Duerme

El niño estaba sólo entre el grupo de refugiados, era el único que sostenía nuestra mirada, los demás aguantaban estoicamente mientras les apuntábamos desde el pelotón de fusilamiento. De pronto, se adelantó un solo paso para recoger del suelo un muñeco ajado que estaba entre los escombros. Con un suave gesto, casi una caricia, cerró los ojos del juguete mientras clavaba en mí su mirada. Mantenía esa expresión impasible cuando, ya en el suelo tras la descarga, cerré sus ojos y le arrebaté de sus manos el muñeco.

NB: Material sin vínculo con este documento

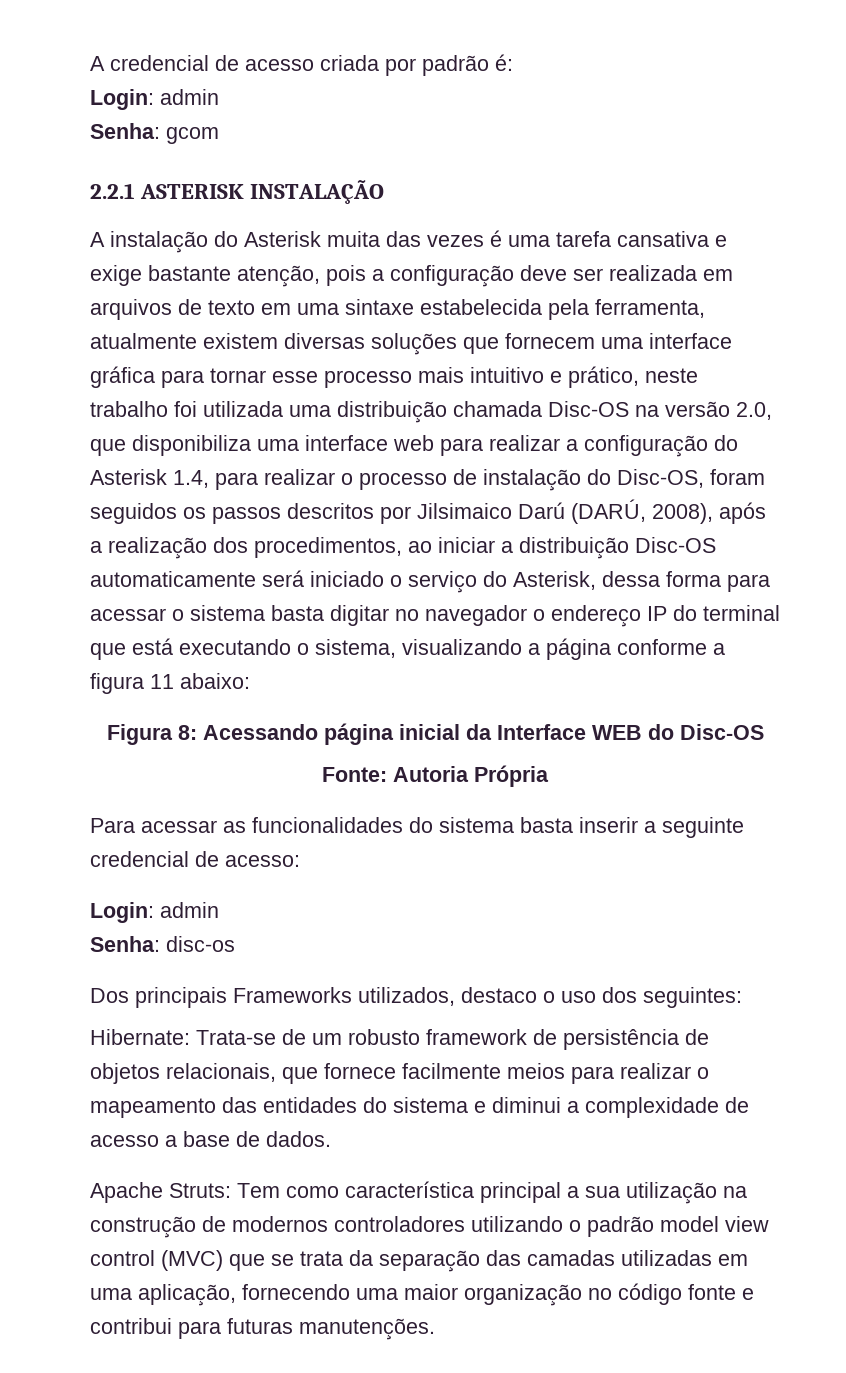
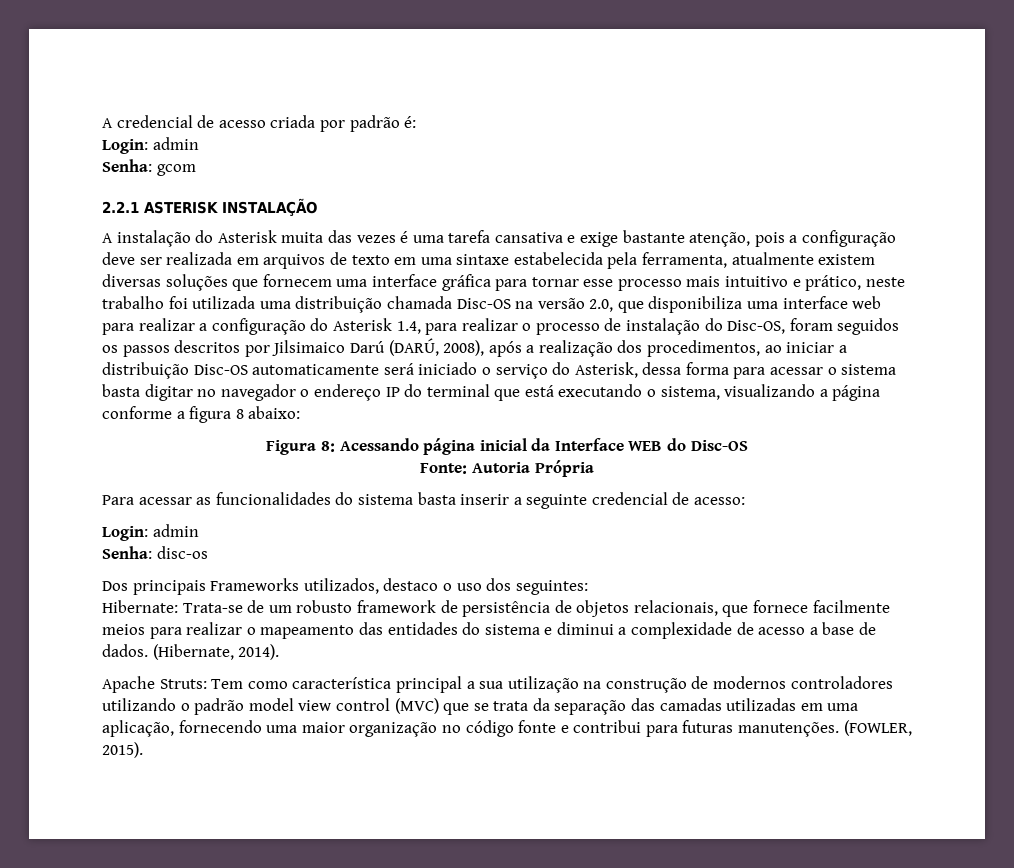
[150,674,174,689] 11 -> [235,409,244,419] 8
(331, 1139) none -> [152,644,280,660] (Hibernate, 2014).
(435, 1329) none -> [843,720,912,736] [102,742,143,758] (FOWLER, 2015).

Cada noche, cuando el recuerdo muerde mis entrañas, tengo la misma pesadilla. Desde lejos me llega un rugido terrorífico, una jauría de perros salvajes ladran desesperados en mi sótano. Justo cuando los ladridos resultan más ensordecedores me despierto bañado en sudor y lágrimas. Como una penitencia, a diario.

Hace días que descubrí qué tengo que hacer para dormirme. Me levanto de la cama y voy hasta el arcón, recupero el viejo muñeco que me mira desde dentro con sus cuencas vidriosas invariablemente abiertas y las cierro como vi hacer a aquel niño. No importa que cada noche cierre sus ojos, él siempre vela mis pesadillas.

Sé que no me queda mucho tiempo, los últimos días me he despertado de mis pesadillas atenazado y rígido, como si unas cuerdas invisibles me ataran a la cama. Ayer, antes de que me liberase, pude ver como el arcón se abría levemente y asomaba la cabeza hendida y manchada del muñeco. No me queda mucho, no, más pronto que tarde será él y no yo el que cierre mis ojos con sus pequeñas manitas. Y esa vez, será para siempre.